Она вспоминала, каким тоном Карл говорил ей каждый вечер: «спокойной ночи».
– Судя по твоему мнению обо мне, для этого потребуется целый полк ангелов, – игриво ответил Жан.
ГЛАВА XXXV
Ирэн была счастлива. Карл был с ней, а Жан писал аккуратно каждый день. Его письма были великолепным образцом любовной переписки. Так пишут люди, часто бывающие в роли случайных любовников. Он страшно скучал без Ирэн и снова переживал первые дни их любви на расстоянии ста миль.
Карл быстро поправлялся. Часто приезжал дядя Габриэль к чаю. Бывала Ванда. Время текло незаметно. День за днем в мирном спокойствии. Дни стояли чудные, озаренные мягким осенним солнцем. Жан писал, что он поправляется и желает видеть Ирэн. Через неделю был назначен концерт в Берлине, «а здесь все время льет дождь, – писал он, – кажется, что тучи плачут, оттого что ты далеко. Музыка моя тоже улетела вместе с тобой. Подумай только, какой я теперь бледный. Щеки впали, а волосы страшно отросли. Возвращайся скорей, моя милая. Целую крепко, как люблю. Всегда и навсегда твой Жан». Дальше приписка: «Я учусь по-немецки: «Ich liebe dich». Если бы ты была здесь, я говорил бы еще лучше».

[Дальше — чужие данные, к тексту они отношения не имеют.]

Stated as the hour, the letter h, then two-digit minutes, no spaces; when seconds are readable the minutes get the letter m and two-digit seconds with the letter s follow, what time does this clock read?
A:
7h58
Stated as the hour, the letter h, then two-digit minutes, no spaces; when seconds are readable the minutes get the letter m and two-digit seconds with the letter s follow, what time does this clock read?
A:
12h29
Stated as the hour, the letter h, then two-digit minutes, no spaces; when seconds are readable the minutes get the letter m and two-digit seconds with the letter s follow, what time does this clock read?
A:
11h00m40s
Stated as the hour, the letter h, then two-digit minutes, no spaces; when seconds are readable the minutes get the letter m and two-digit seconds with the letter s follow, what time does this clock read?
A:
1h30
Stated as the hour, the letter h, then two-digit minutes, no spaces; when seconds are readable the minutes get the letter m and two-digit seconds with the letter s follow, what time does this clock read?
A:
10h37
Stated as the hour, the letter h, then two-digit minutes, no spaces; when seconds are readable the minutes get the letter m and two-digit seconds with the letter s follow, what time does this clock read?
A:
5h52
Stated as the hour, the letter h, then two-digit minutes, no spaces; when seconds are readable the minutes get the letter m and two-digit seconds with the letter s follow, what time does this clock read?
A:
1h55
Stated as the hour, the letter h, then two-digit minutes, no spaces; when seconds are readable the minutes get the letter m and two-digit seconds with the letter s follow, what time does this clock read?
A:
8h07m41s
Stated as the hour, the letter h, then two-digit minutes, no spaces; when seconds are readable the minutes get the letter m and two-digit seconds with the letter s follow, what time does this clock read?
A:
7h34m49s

Однажды утром она получила большой пакет. В нем была серия снимков Жана в разных позах. Он действительно сильно похудел. Пора к нему ехать. Скоро они наконец будут у себя дома. Она решила ехать ночью, чтобы провести еще один вечер с Карлом. В это время гостил в замке дядя Габриэль, вместе с Амадео. Карл их очень любил обоих. Для полного счастья ему недоставало только Анжель, он радовался, что она скоро должна вернуться.

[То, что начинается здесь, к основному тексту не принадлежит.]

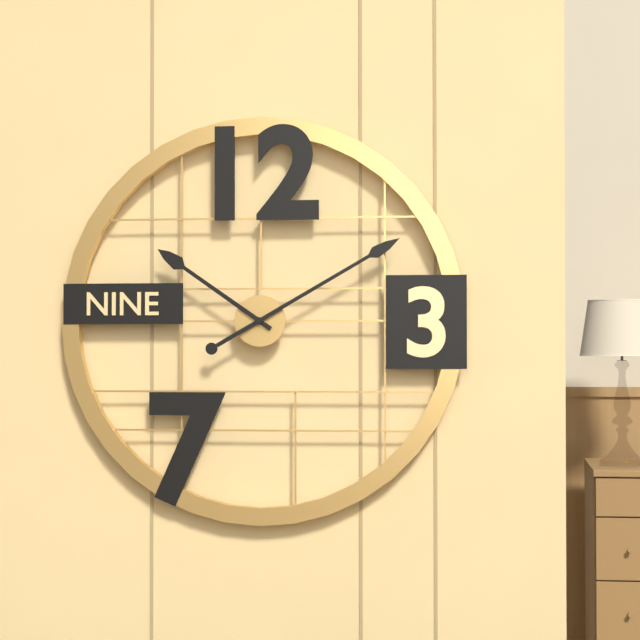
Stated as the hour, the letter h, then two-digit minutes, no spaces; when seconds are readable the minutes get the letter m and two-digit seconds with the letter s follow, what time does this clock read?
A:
10h10
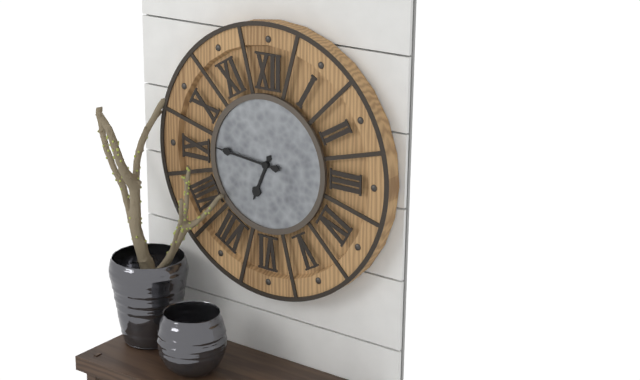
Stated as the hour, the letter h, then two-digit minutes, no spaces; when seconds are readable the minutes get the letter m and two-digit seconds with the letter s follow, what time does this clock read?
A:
6h46
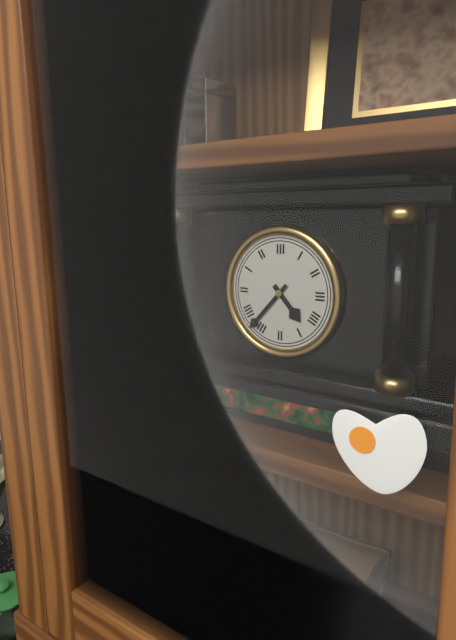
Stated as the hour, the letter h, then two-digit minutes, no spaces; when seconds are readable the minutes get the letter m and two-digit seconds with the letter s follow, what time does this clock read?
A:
4h37
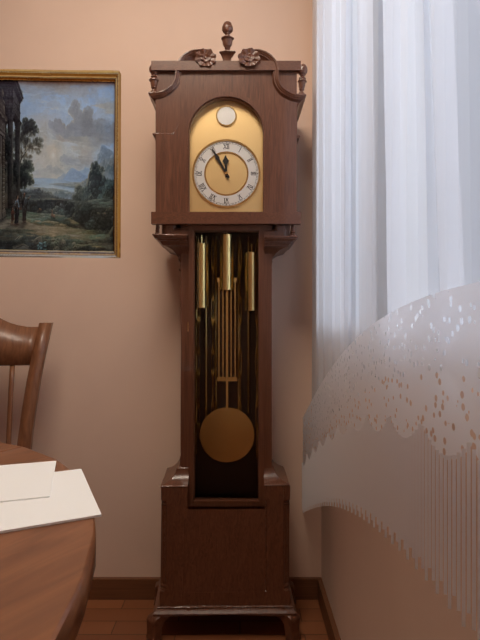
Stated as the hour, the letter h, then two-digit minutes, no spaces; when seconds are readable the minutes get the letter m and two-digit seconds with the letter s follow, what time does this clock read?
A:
11h55
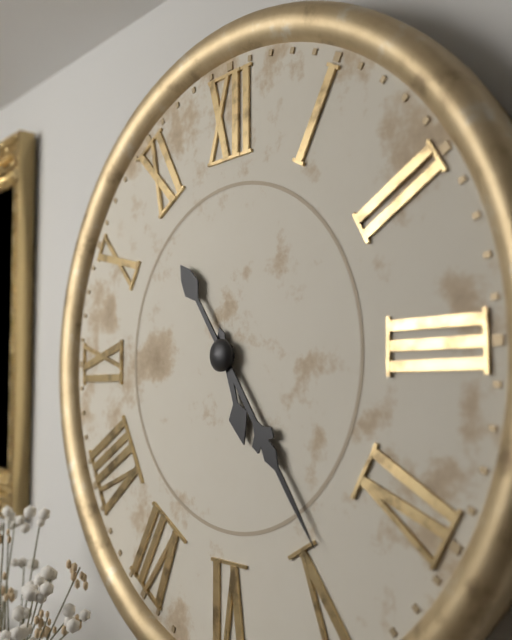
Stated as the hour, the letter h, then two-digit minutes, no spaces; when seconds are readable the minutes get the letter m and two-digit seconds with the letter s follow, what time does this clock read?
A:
5h24
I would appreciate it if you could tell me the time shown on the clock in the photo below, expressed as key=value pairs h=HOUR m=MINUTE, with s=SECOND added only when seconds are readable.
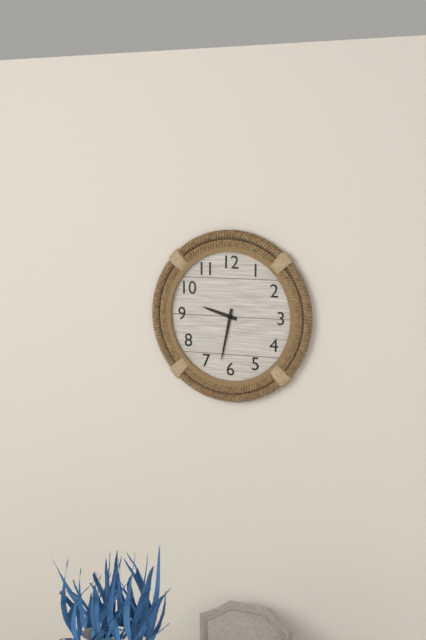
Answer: h=9 m=32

В этот последний вечер Ирэн сама купала Карла и, укладывая его в кроватку, рассказывала ему историю некоего мистера Сквирля Неткина, который, как оказалось, был англичанин и вегетарианец. Потом она спела ему песенку, начинающуюся словами: «Милый мой, любовь моя».
Всю дорогу она проклинала медленный почтовый поезд. В вагоне не было воды, а так как Жан не выносил одеколона, то приходилось выходить на каждой станции. Это мало помогало. Руки и лицо были все время в саже. С Ирэн ехала ее горничная Анастаси, чистокровная француженка, которая то и дело повторяла: «Мадам следовало бы надеть вуаль». Вообще, по ее мнению, Германия была полудикая страна.
Так как последняя телеграмма Жана гласила: «Не надевай вуаль. Люблю», Ирэн не рискнула закрыть лицо от пыли. Вместо этого ей пришлось употреблять огромное количество воды и мыла. Он придавал очень большое значение внешности. Подъезжая к станции, она увидела его бегущим по платформе за поездом. Лицо его выражало сильное нетерпение. Сомнений не было, он действительно скучал и жаждал ее видеть. Не дожидаясь остановки поезда, он вскочил на подножку и поцеловал ее в губы через открытое окно.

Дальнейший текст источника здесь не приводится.